Les tribulations financières de l’AFN ne feront pas flancher la Table 867.
Réjean Côté a lancé une bouteille à la mer. Avec sa lettre ouverte du 11 juin 2010, le directeur de l’Association des francophones du Nunavut (AFN) explique que le bateau dont il vient de prendre la barre ne peut plus se permettre de « tanguer entre les vérités de bâbord et celles de tribord ». Il demande, dans sa lettre parue dans le Nunavoix, à ce que les membres de la communauté franco-nunavoise soutiennent sans équivoque le plan de redressement que le conseil d’administration proposera lors de la prochaine assemblée générale annuelle pour se rétablir d’une « situation financière dramatique ». Partenaire essentiel dans un réseau de collaboration territoriale appelé la Table 867, l’AFN et ses tracas financiers peuvent-ils éclabousser le futur des projets panterritoriaux que cette table pourrait dresser dans le futur?

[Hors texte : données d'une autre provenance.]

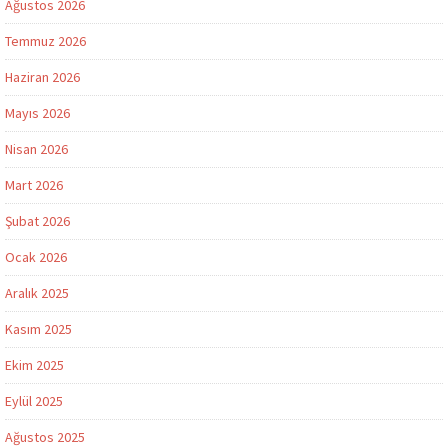
Ağustos 2026
Temmuz 2026
Haziran 2026
Mayıs 2026
Nisan 2026
Mart 2026
Şubat 2026
Ocak 2026
Aralık 2025
Kasım 2025
Ekim 2025
Eylül 2025
Ağustos 2025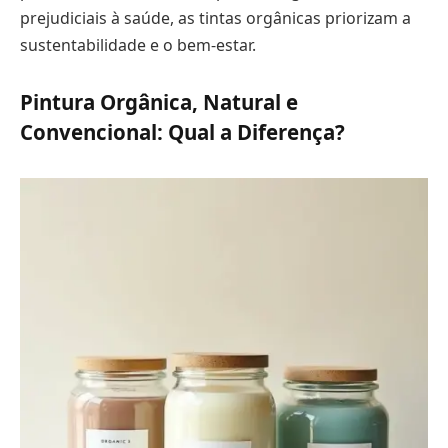
prejudiciais à saúde, as tintas orgânicas priorizam a
sustentabilidade e o bem-estar.
Pintura Orgânica, Natural e
Convencional: Qual a Diferença?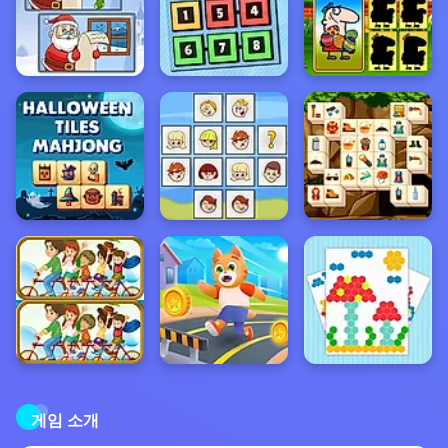
게임 소개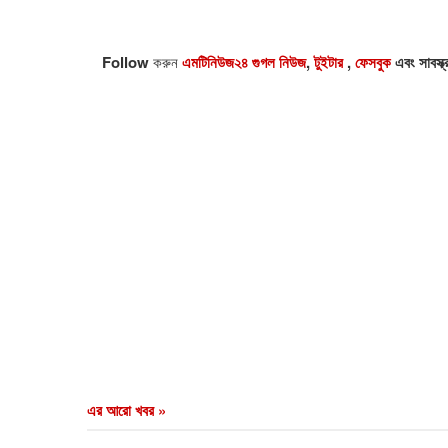
Follow
করুন
এমটিনিউজ২৪ গুগল নিউজ
,
টুইটার
,
ফেসবুক
এবং সাবস্ক
এর আরো খবর »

C’est par un non équivoque que répondent les deux principaux partenaires de l’AFN, soit l’Association franco-yukonnaise (AFY) et la Fédération franco-ténoise (FFT). « Ce sont deux enjeux différents, lance Régis St-Pierre, codirecteur général de l’AFY. Les problèmes auxquels font face l’organisation nunavoise n’ont aucun rapport avec les enjeux pannordiques que la Table 867 a la possibilité de traiter. » Pour sa part, le directeur général de la FFT réplique que toutes les récentes discussions tenues avec les gens du Yukon et du Nunavut ont assuré une cohésion entre les partenaires et que les réunions et les travaux perdureront. « Ce n’est pas très joyeux, ce que vivent nos voisins en ce moment, nous leur souhaitons bonne chance d’ailleurs, mais nous nous sommes clairement entendus sur un point : nous ne sommes pas des créanciers l’un pour l’autre, mais bien des partenaires », de souligner Francis Lemieux.
L’entrée n’est toujours pas servie
Si la table panterritoriale francophone peut s’imager par de bons amis qui s’invitent à souper chez l’un ou l’autre, l’AFN a été le premier hôte chez qui les discussions ont débuté. C’est effectivement l’Association des francophones du Nunavut qui était le fiduciaire du projet de consultation proposé à CanNor (Agence canadienne de développement économique du Nord), bailleur de fond de cette Table 867. Une tarte que les trois convives n’ont pas encore eu la chance de goûter, alors que CanNor n’a toujours pas versé le financement à l’AFN. Kathleen McLeod, porte-parole de CanNor, affirme que l’Agence travaille encore avec l’AFN afin de finaliser et de transférer le montant du financement, qui avoisine la somme sollicitée de 173 000 $. Ainsi, l’AFY et la FFT confirment tous les deux ne pas avoir reçu leur part afin de payer le travail de consultation que chacun a entrepris dans leur territoire respectif. « Quand ils recevront le financement, l’AFN nous a assuré qu’elle paierait son dû dans les meilleurs délais », explique Francis Lemieux.
Ces conditions ont fait réfléchir les trois partenaires, et il semble que les trois porte-paroles francophones veulent se donner plus de libertés et d’options pour les prochains projets. Au dire de Daniel Lamoureux, directeur administratif de l’AFN, « le fiduciaire de la table pourrait changer », ce qui permet d’entrevoir une rotation ou une alternance de celui qui recevrait ses partenaires et les fonds alloués à ce réseau pannordique. Régis St-Pierre estime même que le choix du fiduciaire pourrait dépendre de qui propose ou mène le projet entrepris par la table. Il ajoute que plusieurs solutions se présentent pour mieux définir cette table, telles qu’un mode de gouvernance simple et une approche de terrain locale qui stimulerait les projets de plus grandes envergures. Il rappelle toutefois qu’« il y ait table ou non, cela s’appelle un réseau de collaboration et ce n’est pas ça qui va changer les plans globaux de développement des communautés. Et l’important, c’est que nous soyons là pour les gens en premier. ».
Si cette table semble stable et solide, il reste à savoir quand aura lieu le prochain repas de cette nordicité francophone. À cela, Francis Lemieux préfère laisser du temps à l’AFN : « Je me sentirais mal à l’aise de proposer quelque chose tout de suite alors que nos partenaires ont d’autres choses à régler. Lorsque le calme sera revenu, ce sera plus propice et plus amical pour voir au développement de projets concrets ».